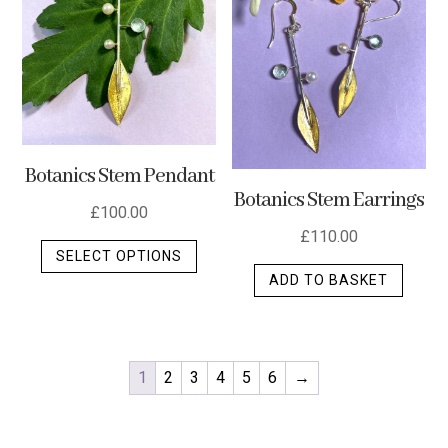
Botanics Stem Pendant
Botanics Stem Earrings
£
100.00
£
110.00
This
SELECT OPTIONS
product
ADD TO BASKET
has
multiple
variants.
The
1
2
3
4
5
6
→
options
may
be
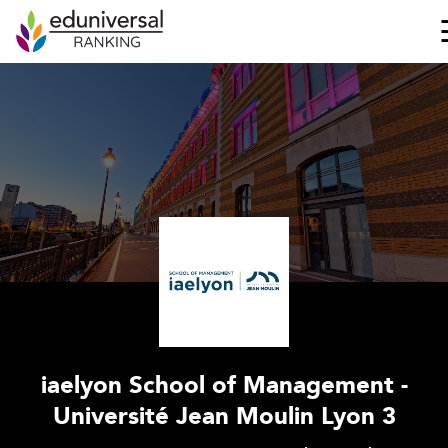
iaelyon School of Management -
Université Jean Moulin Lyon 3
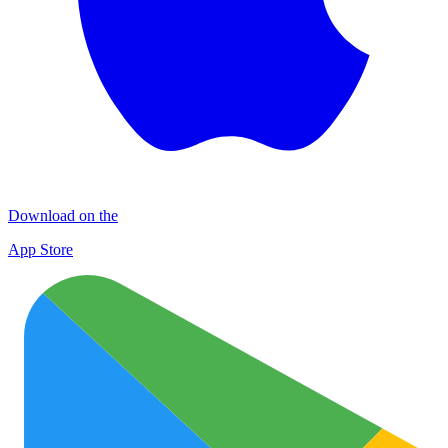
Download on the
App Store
* * *
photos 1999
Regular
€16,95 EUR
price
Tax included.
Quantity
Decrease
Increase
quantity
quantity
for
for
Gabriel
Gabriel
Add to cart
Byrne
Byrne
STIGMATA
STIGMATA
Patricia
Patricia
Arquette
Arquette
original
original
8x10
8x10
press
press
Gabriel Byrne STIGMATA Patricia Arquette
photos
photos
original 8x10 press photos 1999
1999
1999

The task
List every line of the items above that contains the string "photos".

Written answer
photos 1999
photos
photos
original 8x10 press photos 1999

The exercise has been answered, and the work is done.